Dam on the Canadian River in San Miguel County, New Mexico, United States

Conchas Dam is a dam on the Canadian River in San Miguel County, New Mexico in the United States, about 50 mi northeast of Santa Rosa. Forming Conchas Lake, it is a concrete gravity dam flanked by earthen wing dikes, standing 235 ft high with a total length of 19500 ft. The dam serves mainly for irrigation water supply and flood control and is operated by the U.S. Army Corps of Engineers.

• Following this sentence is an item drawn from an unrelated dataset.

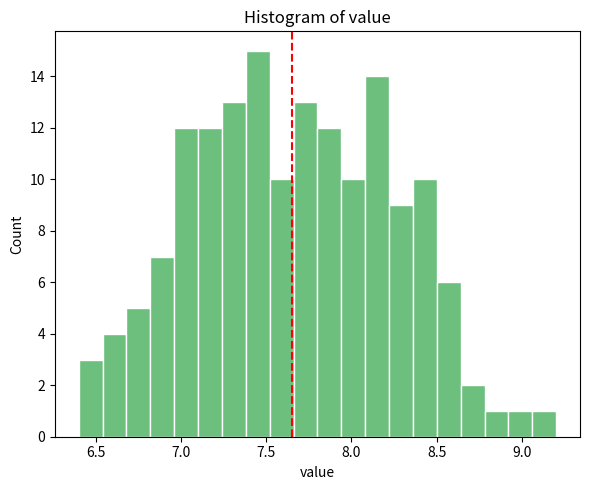

Read against the x-axis, roughly where is the centre of the tallest bar?

7.45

First proposed in the early 1930s, the dam was initially rejected because of its remote site and Depression conditions in New Mexico. However, the dam was made a possibility in 1935 with the passage of the Emergency Relief Appropriation Act, which authorized several public works projects in New Mexico to provide relief to unemployment. Initial site work began in 1935 with construction on the actual dam starting in 1936. In 1939 construction was completed at a cost of $15.8 million.

Conchas Dam holds back a permanent pool of 61532 acre feet, with a maximum flood-control capacity of 709119 acre feet. At normal water levels the reservoir has a surface area of 2694 acre, increasing to 16033 acre at full pool.

The dam and reservoir are the primary feature of the Tucumcari Irrigation Project. Water released from the dam is diverted into 300 mi of canals which irrigate 41400 acre of land in the Canadian River valley. The irrigation works were built by the U.S. Bureau of Reclamation from 1940–1942 and were turned over to the Arch Hurley Conservancy District in 1954.